Si la hausse ‘’tarifaire’’ des frais bancaires pour 2021 affiche des taux acceptables de 1 à 2%, le diable se cache dans les détails et la réalité pour certaines PME et ETI est toute autre. En effet, dans la réalité, la hausse moyenne observée est plus proche de 8% avec des pics pouvant atteindre 20%. Mais des leviers existent pour optimiser ce budget.

Ces hausses s’expliquent par les classiques répercussions sur les clients des augmentations ‘’naturelles’’, notamment à cause de l’accroissement des coûts de production des banques dû à l’arrivée de nouvelles contraintes réglementaires imposées par les autorités prudentielles. Mais elles sont également le fruit, en matière de frais bancaires, de pratiques inédites. Effectivement, d’une part les banques augmentent les frais classiques, surtout les commissions de mouvement, quasiment à l’insu des clients et à des taux qu’elles fixent selon chaque cas client. D’autre part, elles en profitent pour en imposer de nouveaux. Sans contrôle détaillé, les entreprises n’en font malheureusement pas le constat. Cela se comprend aisément tant ces frais prélevés passent inaperçus en raison de leurs faibles montants unitaires comparativement aux autres lignes de charges. Sans ajouter que l’opacité est bien souvent la règle dans le secteur bancaire, entre un jargon difficilement compréhensible, des libellés vides de sens (abonnement SOGECOMMERCE, COMM.SEF/lignes extraits…) et une tarification complexe, rendant toute démarche d’optimisation particulièrement chronophage.
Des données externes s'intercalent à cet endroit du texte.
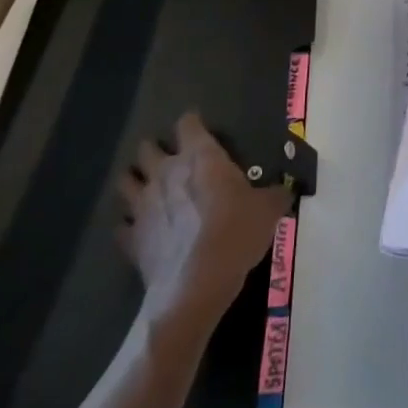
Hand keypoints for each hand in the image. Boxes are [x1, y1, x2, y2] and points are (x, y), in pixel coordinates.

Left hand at [116, 112, 291, 331]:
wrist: (197, 284)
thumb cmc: (236, 233)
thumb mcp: (268, 211)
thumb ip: (276, 195)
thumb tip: (286, 191)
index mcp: (200, 157)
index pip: (188, 124)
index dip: (192, 123)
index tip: (199, 128)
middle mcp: (166, 173)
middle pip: (146, 148)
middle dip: (155, 150)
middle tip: (170, 160)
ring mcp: (143, 205)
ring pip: (125, 181)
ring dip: (134, 180)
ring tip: (146, 188)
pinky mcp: (132, 238)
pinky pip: (122, 225)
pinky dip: (128, 225)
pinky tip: (139, 231)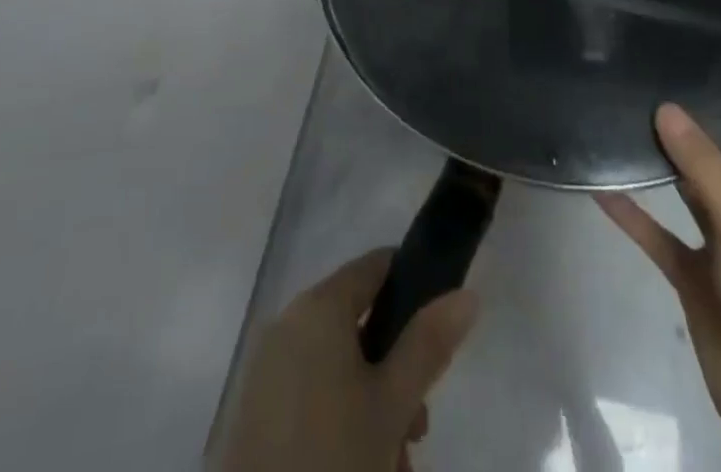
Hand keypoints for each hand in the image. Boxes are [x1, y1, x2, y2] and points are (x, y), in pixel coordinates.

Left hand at [215, 249, 478, 471]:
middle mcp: (287, 323)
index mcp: (318, 306)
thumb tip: (466, 294)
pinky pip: (309, 395)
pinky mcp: (254, 413)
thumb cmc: (334, 458)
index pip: (375, 267)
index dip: (412, 289)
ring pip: (337, 368)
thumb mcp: (392, 404)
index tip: (438, 334)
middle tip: (416, 429)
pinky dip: (339, 420)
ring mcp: (266, 368)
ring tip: (394, 465)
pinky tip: (360, 466)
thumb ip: (428, 344)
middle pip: (359, 326)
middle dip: (396, 373)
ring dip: (373, 407)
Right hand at [597, 88, 720, 471]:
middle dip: (708, 118)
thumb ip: (704, 170)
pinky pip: (657, 232)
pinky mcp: (695, 275)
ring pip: (690, 188)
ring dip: (664, 160)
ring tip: (627, 110)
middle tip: (668, 67)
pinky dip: (632, 212)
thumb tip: (666, 107)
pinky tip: (599, 184)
Seules les entreprises averties y échappent. Faites comme elles, en adoptant 4 leviers !

  1. S’il n’y en avait qu’un à retenir, ce serait celui-ci : la cartographie des frais bancaires. Cette démarche impose de reprendre toutes les factures une par une, banque par banque (et pour chaque filiale si l’entreprise en possède) afin d’identifier pour chaque institution financière, les frais (paiement, télématique, tenue de compte…) et leurs montants unitaires. Encore faut-il que ceux-ci soient intitulés de la même façon pour pouvoir effectuer des rapprochements. Ce faisant, l’entreprise a une vision précise de son budget. Sans compter qu’au passage, elle peut relever des services facturés pourtant inutiles et même identifier des erreurs de facturation comme des doublons (un taux d’erreur de 7 à 10% est fréquent).
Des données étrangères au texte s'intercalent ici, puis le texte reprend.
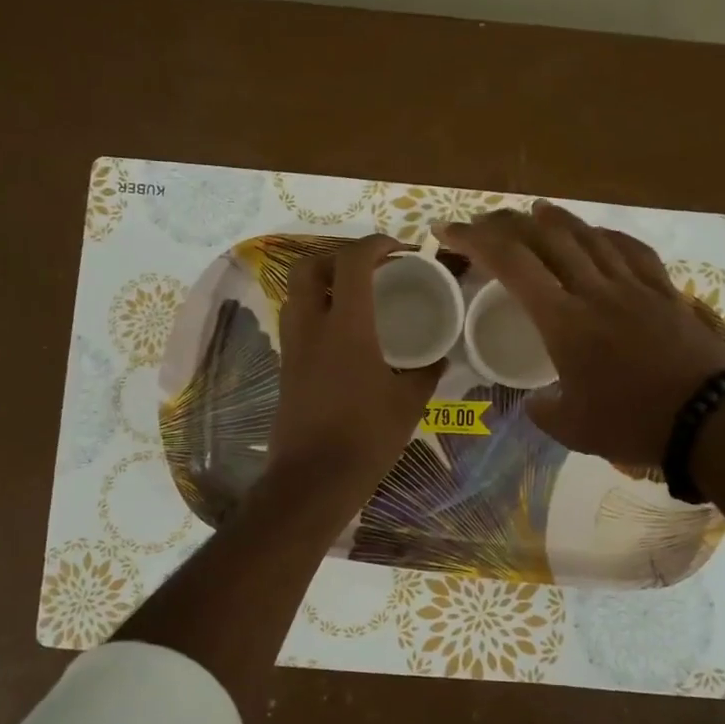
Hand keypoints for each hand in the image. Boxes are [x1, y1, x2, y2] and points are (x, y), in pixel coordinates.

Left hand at [264, 234, 443, 503]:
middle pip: (309, 265)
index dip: (375, 244)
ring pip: (297, 291)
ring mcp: (293, 345)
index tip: (399, 249)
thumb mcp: (408, 403)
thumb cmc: (366, 438)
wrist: (313, 479)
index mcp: (346, 327)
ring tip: (357, 296)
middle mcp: (312, 326)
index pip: (352, 261)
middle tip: (370, 269)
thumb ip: (426, 373)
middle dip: (338, 256)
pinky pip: (297, 318)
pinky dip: (318, 308)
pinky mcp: (286, 365)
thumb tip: (439, 358)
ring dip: (324, 281)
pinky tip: (344, 331)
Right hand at [438, 202, 724, 468]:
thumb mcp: (574, 429)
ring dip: (556, 220)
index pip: (511, 264)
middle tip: (487, 222)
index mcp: (564, 320)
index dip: (474, 240)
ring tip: (537, 211)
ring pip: (589, 236)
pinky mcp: (665, 291)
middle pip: (546, 237)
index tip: (447, 231)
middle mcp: (595, 290)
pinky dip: (607, 236)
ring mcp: (634, 286)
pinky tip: (600, 235)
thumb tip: (536, 401)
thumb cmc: (634, 424)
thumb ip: (544, 411)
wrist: (712, 419)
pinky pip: (632, 251)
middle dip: (509, 222)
  2. Il est également indispensable de comparer les conditions tarifaires conclues par le passé avec la réalité de la facturation. En effet, de nombreux écarts sont malheureusement à déplorer. C’est notamment le cas pour les groupes où les conditions négociées avec la holding ne sont pas toujours appliquées dans toutes les filiales.
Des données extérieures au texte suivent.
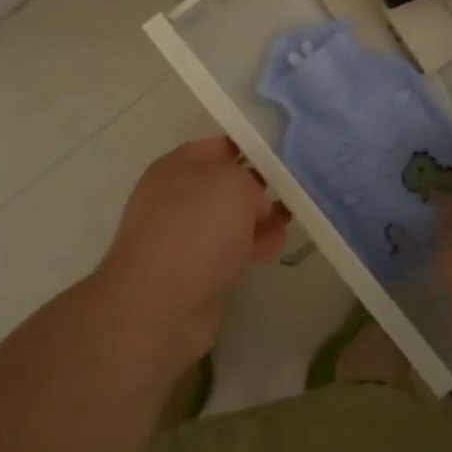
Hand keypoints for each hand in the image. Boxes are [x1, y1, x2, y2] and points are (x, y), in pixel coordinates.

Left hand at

  3. Ainsi dotée d’une bonne vision de son budget frais bancaires, l’entreprise a la capacité de négocier avec ses banques. Pour autant, pour accroître les chances de succès, les entreprises doivent s’inscrire dans une démarche gagnant/gagnant avec chacune de leurs banques. En effet, en contrepartie de frais négociés, celles-ci attendent des volumes de flux en corrélation avec leurs engagements financiers.
  4. En outre, il est impératif de maintenir une relation continue avec ses interlocuteurs bancaires. Si le minimum est de l’ordre d’un rendez-vous tous les deux ans, le mieux serait d’en avoir plus souvent et ce, même si certaines institutions voient d’un mauvais œil des relations de longue date s’instaurer entre un client et son interlocuteur bancaire. Sans oublier que le secteur bancaire pâti d’un fort turn-over de ses équipes et qu’il faudra sans doute recommencer tout à zéro. En effet, dès l’arrivée d’un nouveau chargé de compte, ce dernier aura la possibilité de ne pas revenir sur les conditions négociées ou au contraire, de réappliquer les conditions tarifaires standards.

Parce que vous aurez plus de chances d’aboutir à une bonne négociation en étant préparé et en maîtrisant l’information bancaire (la vôtre), il est donc impératif d’anticiper la démarche et de ne pas hésiter à vous faire accompagner en cas de manque de temps ou de recherche d’expertise.